=== What the task requires ===
Return all the data exactly, keeping the pictures out.

=== The records ===
━━━━━━━━━━━━━━━━━━━━

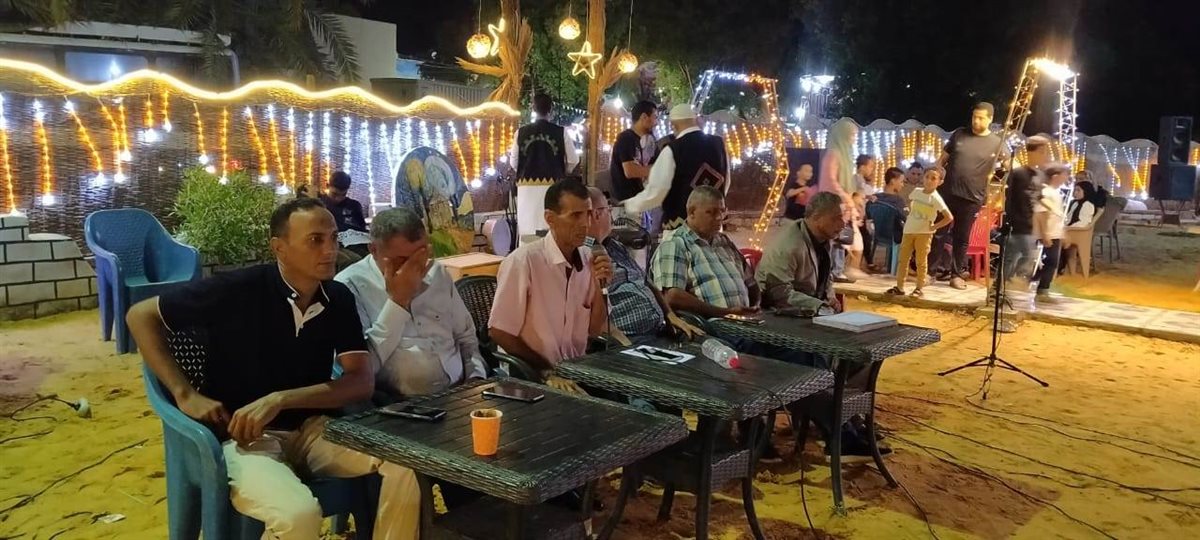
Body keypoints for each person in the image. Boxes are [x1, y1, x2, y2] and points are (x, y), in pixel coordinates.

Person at [125, 198, 418, 540]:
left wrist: (281, 399)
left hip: (313, 430)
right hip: (245, 438)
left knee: (406, 464)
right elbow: (140, 316)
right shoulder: (236, 290)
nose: (330, 250)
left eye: (333, 238)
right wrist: (184, 393)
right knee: (298, 515)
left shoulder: (337, 298)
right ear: (279, 248)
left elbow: (360, 382)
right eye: (315, 240)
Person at [335, 208, 488, 398]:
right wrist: (398, 302)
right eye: (403, 260)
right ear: (373, 250)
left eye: (421, 255)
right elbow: (362, 370)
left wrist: (476, 378)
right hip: (395, 403)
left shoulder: (437, 272)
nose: (415, 268)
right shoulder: (349, 286)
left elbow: (466, 337)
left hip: (459, 391)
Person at [488, 178, 612, 393]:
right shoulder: (524, 261)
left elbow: (594, 330)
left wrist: (602, 285)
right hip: (531, 374)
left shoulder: (589, 259)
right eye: (575, 215)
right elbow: (499, 331)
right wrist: (546, 371)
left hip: (577, 372)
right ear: (550, 219)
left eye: (588, 214)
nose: (585, 224)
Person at [585, 187, 703, 344]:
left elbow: (647, 282)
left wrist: (671, 316)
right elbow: (597, 321)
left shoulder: (615, 246)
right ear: (596, 214)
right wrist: (627, 347)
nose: (612, 213)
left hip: (662, 329)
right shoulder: (585, 256)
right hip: (630, 339)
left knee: (715, 347)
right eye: (608, 209)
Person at [622, 104, 729, 239]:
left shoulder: (673, 149)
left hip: (681, 232)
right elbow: (726, 181)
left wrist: (629, 205)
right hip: (713, 228)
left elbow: (656, 193)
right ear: (694, 120)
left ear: (673, 125)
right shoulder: (719, 144)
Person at [651, 185, 760, 317]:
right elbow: (672, 297)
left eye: (722, 211)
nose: (719, 217)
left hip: (744, 322)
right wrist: (725, 313)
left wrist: (755, 306)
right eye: (712, 212)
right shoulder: (675, 243)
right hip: (708, 325)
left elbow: (751, 283)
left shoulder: (724, 242)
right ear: (692, 212)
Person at [934, 102, 1010, 289]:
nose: (976, 121)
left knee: (962, 237)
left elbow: (1008, 165)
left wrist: (1010, 171)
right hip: (947, 193)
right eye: (974, 116)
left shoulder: (997, 143)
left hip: (972, 197)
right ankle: (929, 272)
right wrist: (938, 171)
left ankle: (956, 275)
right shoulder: (959, 134)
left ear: (990, 119)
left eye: (981, 118)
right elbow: (942, 159)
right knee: (937, 233)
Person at [758, 191, 846, 315]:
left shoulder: (823, 239)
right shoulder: (788, 245)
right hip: (780, 314)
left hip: (808, 310)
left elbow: (825, 277)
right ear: (816, 217)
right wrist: (819, 305)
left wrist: (830, 297)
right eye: (836, 218)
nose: (843, 224)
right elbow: (778, 293)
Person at [887, 167, 953, 298]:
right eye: (927, 177)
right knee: (903, 260)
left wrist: (934, 227)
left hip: (924, 233)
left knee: (921, 261)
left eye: (933, 178)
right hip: (909, 230)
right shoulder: (916, 192)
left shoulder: (936, 198)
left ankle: (919, 288)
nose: (929, 181)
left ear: (940, 182)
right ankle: (899, 286)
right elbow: (911, 204)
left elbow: (949, 217)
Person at [818, 118, 866, 283]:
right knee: (831, 239)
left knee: (839, 238)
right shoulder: (834, 154)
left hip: (841, 205)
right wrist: (845, 197)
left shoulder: (845, 155)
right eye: (851, 135)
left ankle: (836, 271)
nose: (854, 139)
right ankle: (830, 272)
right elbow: (830, 180)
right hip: (832, 204)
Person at [1001, 136, 1050, 287]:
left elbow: (1039, 201)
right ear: (1032, 152)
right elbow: (1008, 199)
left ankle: (1009, 284)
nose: (1045, 155)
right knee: (1013, 259)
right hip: (1017, 226)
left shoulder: (1040, 176)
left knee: (1026, 258)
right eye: (1042, 151)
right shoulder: (1017, 174)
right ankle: (1002, 287)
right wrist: (1010, 220)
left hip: (1031, 227)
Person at [609, 101, 663, 234]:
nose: (657, 123)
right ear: (644, 117)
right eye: (655, 117)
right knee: (632, 241)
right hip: (626, 204)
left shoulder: (651, 140)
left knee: (644, 241)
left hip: (642, 203)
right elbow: (630, 171)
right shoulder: (626, 139)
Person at [509, 93, 580, 181]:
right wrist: (561, 171)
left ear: (533, 109)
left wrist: (523, 172)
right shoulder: (561, 132)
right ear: (551, 109)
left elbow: (514, 162)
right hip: (555, 184)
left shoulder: (520, 132)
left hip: (526, 185)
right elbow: (573, 160)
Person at [1034, 164, 1069, 302]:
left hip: (1055, 232)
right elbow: (1041, 213)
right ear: (1055, 176)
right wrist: (1045, 234)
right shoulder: (1046, 192)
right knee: (1051, 261)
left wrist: (1063, 233)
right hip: (1049, 232)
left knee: (1052, 261)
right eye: (1064, 175)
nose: (1066, 178)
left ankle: (1039, 283)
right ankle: (1042, 289)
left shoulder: (1055, 192)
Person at [1059, 179, 1100, 274]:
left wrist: (1068, 228)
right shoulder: (1075, 203)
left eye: (1078, 190)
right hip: (1070, 230)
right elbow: (1068, 218)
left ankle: (1057, 267)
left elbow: (1083, 222)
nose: (1075, 193)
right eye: (1075, 190)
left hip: (1077, 232)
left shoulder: (1088, 205)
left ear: (1086, 191)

━━━━━━━━━━━━━━━━━━━━

=== Result of the task ===
Body keypoints for each person in the image. Boxes are [x1, y1, x2, y2] and points are (x, y), in pixel coordinates.

Person at [125, 198, 418, 540]:
left wrist: (281, 399)
left hip: (313, 430)
right hip: (245, 438)
left knee: (406, 464)
right elbow: (140, 316)
right shoulder: (236, 290)
nose: (330, 250)
left eye: (333, 238)
right wrist: (184, 393)
right knee: (298, 515)
left shoulder: (337, 298)
right ear: (279, 248)
left elbow: (360, 382)
right eye: (315, 240)
Person at [335, 208, 488, 398]:
right wrist: (398, 302)
right eye: (403, 260)
right ear: (373, 250)
left eye: (421, 255)
right elbow: (362, 370)
left wrist: (476, 378)
right hip: (395, 403)
left shoulder: (437, 272)
nose: (415, 268)
right shoulder: (349, 286)
left elbow: (466, 337)
left hip: (459, 391)
Person at [488, 178, 612, 393]:
right shoulder: (524, 261)
left elbow: (594, 330)
left wrist: (602, 285)
right hip: (531, 374)
left shoulder: (589, 259)
right eye: (575, 215)
right elbow: (499, 331)
right wrist: (546, 371)
left hip: (577, 372)
right ear: (550, 219)
left eye: (588, 214)
nose: (585, 224)
Person at [585, 187, 703, 344]:
left elbow: (647, 282)
left wrist: (671, 316)
right elbow: (597, 321)
left shoulder: (615, 246)
right ear: (596, 214)
right wrist: (627, 347)
nose: (612, 213)
left hip: (662, 329)
right shoulder: (585, 256)
right hip: (630, 339)
left knee: (715, 347)
right eye: (608, 209)
Person at [622, 104, 729, 239]:
left shoulder: (673, 149)
left hip: (681, 232)
right elbow: (726, 181)
left wrist: (629, 205)
right hip: (713, 228)
left elbow: (656, 193)
right ear: (694, 120)
left ear: (673, 125)
right shoulder: (719, 144)
Person at [651, 185, 760, 317]:
right elbow: (672, 297)
left eye: (722, 211)
nose: (719, 217)
left hip: (744, 322)
right wrist: (725, 313)
left wrist: (755, 306)
right eye: (712, 212)
right shoulder: (675, 243)
right hip: (708, 325)
left elbow: (751, 283)
left shoulder: (724, 242)
right ear: (692, 212)
Person at [934, 102, 1010, 289]:
nose: (976, 121)
left knee: (962, 237)
left elbow: (1008, 165)
left wrist: (1010, 171)
right hip: (947, 193)
right eye: (974, 116)
left shoulder: (997, 143)
left hip: (972, 197)
right ankle: (929, 272)
right wrist: (938, 171)
left ankle: (956, 275)
right shoulder: (959, 134)
left ear: (990, 119)
left eye: (981, 118)
right elbow: (942, 159)
right knee: (937, 233)
Person at [758, 191, 846, 315]:
left shoulder: (823, 239)
right shoulder: (788, 245)
right hip: (780, 314)
left hip: (808, 310)
left elbow: (825, 277)
right ear: (816, 217)
right wrist: (819, 305)
left wrist: (830, 297)
right eye: (836, 218)
nose: (843, 224)
right elbow: (778, 293)
Person at [887, 167, 953, 298]:
right eye: (927, 177)
right knee: (903, 260)
left wrist: (934, 227)
left hip: (924, 233)
left knee: (921, 261)
left eye: (933, 178)
right hip: (909, 230)
right shoulder: (916, 192)
left shoulder: (936, 198)
left ankle: (919, 288)
nose: (929, 181)
left ear: (940, 182)
right ankle: (899, 286)
right elbow: (911, 204)
left elbow: (949, 217)
Person at [818, 118, 866, 283]:
right knee: (831, 239)
left knee: (839, 238)
right shoulder: (834, 154)
left hip: (841, 205)
right wrist: (845, 197)
left shoulder: (845, 155)
right eye: (851, 135)
left ankle: (836, 271)
nose: (854, 139)
right ankle: (830, 272)
right elbow: (830, 180)
right hip: (832, 204)
Person at [1001, 136, 1050, 287]:
left elbow: (1039, 201)
right ear: (1032, 152)
right elbow: (1008, 199)
left ankle: (1009, 284)
nose: (1045, 155)
right knee: (1013, 259)
right hip: (1017, 226)
left shoulder: (1040, 176)
left knee: (1026, 258)
right eye: (1042, 151)
right shoulder: (1017, 174)
right ankle: (1002, 287)
right wrist: (1010, 220)
left hip: (1031, 227)
Person at [609, 101, 663, 234]:
nose: (657, 123)
right ear: (644, 117)
right eye: (655, 117)
right knee: (632, 241)
right hip: (626, 204)
left shoulder: (651, 140)
left knee: (644, 241)
left hip: (642, 203)
right elbow: (630, 171)
right shoulder: (626, 139)
Person at [509, 93, 580, 181]:
right wrist: (561, 171)
left ear: (533, 109)
left wrist: (523, 172)
right shoulder: (561, 132)
right ear: (551, 109)
left elbow: (514, 162)
right hip: (555, 184)
left shoulder: (520, 132)
left hip: (526, 185)
right elbow: (573, 160)
Person at [1034, 164, 1069, 302]:
left hip: (1055, 232)
right elbow: (1041, 213)
right ear: (1055, 176)
right wrist: (1045, 234)
right shoulder: (1046, 192)
right knee: (1051, 261)
left wrist: (1063, 233)
right hip: (1049, 232)
left knee: (1052, 261)
right eye: (1064, 175)
nose: (1066, 178)
left ankle: (1039, 283)
right ankle: (1042, 289)
left shoulder: (1055, 192)
Person at [1059, 179, 1100, 274]:
left wrist: (1068, 228)
right shoulder: (1075, 203)
left eye: (1078, 190)
right hip: (1070, 230)
right elbow: (1068, 218)
left ankle: (1057, 267)
left elbow: (1083, 222)
nose: (1075, 193)
right eye: (1075, 190)
left hip: (1077, 232)
left shoulder: (1088, 205)
left ear: (1086, 191)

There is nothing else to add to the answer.